[文档节选]:
-*-

详见 references/research/02-tools.md. 三层结构:

必备 (3): LangChain/LangGraph / OpenAI+Anthropic SDK / LangSmith+LangFuse
场景特化 (3): Vespa / Pinecone / DSPy
新兴 (2): Pydantic-AI / Browser Use

选型决策树 + 避坑清单见原文件.

Sanity check: 必备 ≥ 3 ✓, 场景化 ≥ 3 (low end of [3, 5] target) ✓, 新兴 ≥ 2 ✓. 通过.

工作流 / Pipeline

详见 references/research/03-workflows.md. 3 个 workflows:

Build production-ready RAG agent (high decay)
Add observability + eval (high decay)
Audit + fix failing agent (medium decay)

每个有入门 SOP / 资深路径 / 近期变化 / 失败模式. 资深差异点在 100% workflows 都有 ≥ 2 类 (skip / optimize / add).

Sanity check ✓.

-*-

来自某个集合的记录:
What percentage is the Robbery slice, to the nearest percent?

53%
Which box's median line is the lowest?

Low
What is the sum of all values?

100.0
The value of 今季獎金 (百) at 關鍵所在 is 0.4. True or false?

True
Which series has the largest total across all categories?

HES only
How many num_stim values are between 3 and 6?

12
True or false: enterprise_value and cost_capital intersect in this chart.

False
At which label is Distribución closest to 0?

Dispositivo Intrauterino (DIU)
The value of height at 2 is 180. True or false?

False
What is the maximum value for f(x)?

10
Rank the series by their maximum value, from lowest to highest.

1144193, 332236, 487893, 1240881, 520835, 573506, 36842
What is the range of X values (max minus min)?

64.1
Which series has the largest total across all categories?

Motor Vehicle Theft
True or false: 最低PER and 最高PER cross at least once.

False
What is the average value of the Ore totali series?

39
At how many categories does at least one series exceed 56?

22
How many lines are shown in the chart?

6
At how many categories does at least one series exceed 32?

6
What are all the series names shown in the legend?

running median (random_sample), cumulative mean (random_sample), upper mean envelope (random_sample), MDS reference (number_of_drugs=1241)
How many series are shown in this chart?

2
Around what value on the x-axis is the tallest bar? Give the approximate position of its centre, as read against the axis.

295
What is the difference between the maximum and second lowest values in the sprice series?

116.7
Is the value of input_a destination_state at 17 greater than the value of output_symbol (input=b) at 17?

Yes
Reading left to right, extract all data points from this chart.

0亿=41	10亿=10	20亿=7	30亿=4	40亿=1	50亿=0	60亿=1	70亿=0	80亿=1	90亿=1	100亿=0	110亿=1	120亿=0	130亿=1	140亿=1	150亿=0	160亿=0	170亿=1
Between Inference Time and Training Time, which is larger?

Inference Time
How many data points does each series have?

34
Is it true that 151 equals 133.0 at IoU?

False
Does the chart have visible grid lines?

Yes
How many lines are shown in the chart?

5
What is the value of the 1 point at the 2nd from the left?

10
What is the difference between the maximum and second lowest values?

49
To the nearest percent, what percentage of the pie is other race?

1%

-*-

[任务简述 1]: 在文档节选中，“Audit + fix failing agent”这一工作流标注的是哪种 decay？
[任务简述 2]: 请从文档节选中原样照录一段文字，从“详见 references/research/03-workflows.md. 3”开始，到“Sanity check ✓.”结束，首尾两处都包括在内。

[书面回答 1]: medium decay。

[书面回答 2]:
详见 references/research/03-workflows.md. 3 个 workflows:

Build production-ready RAG agent (high decay)
Add observability + eval (high decay)
Audit + fix failing agent (medium decay)

每个有入门 SOP / 资深路径 / 近期变化 / 失败模式. 资深差异点在 100% workflows 都有 ≥ 2 类 (skip / optimize / add).

Sanity check ✓.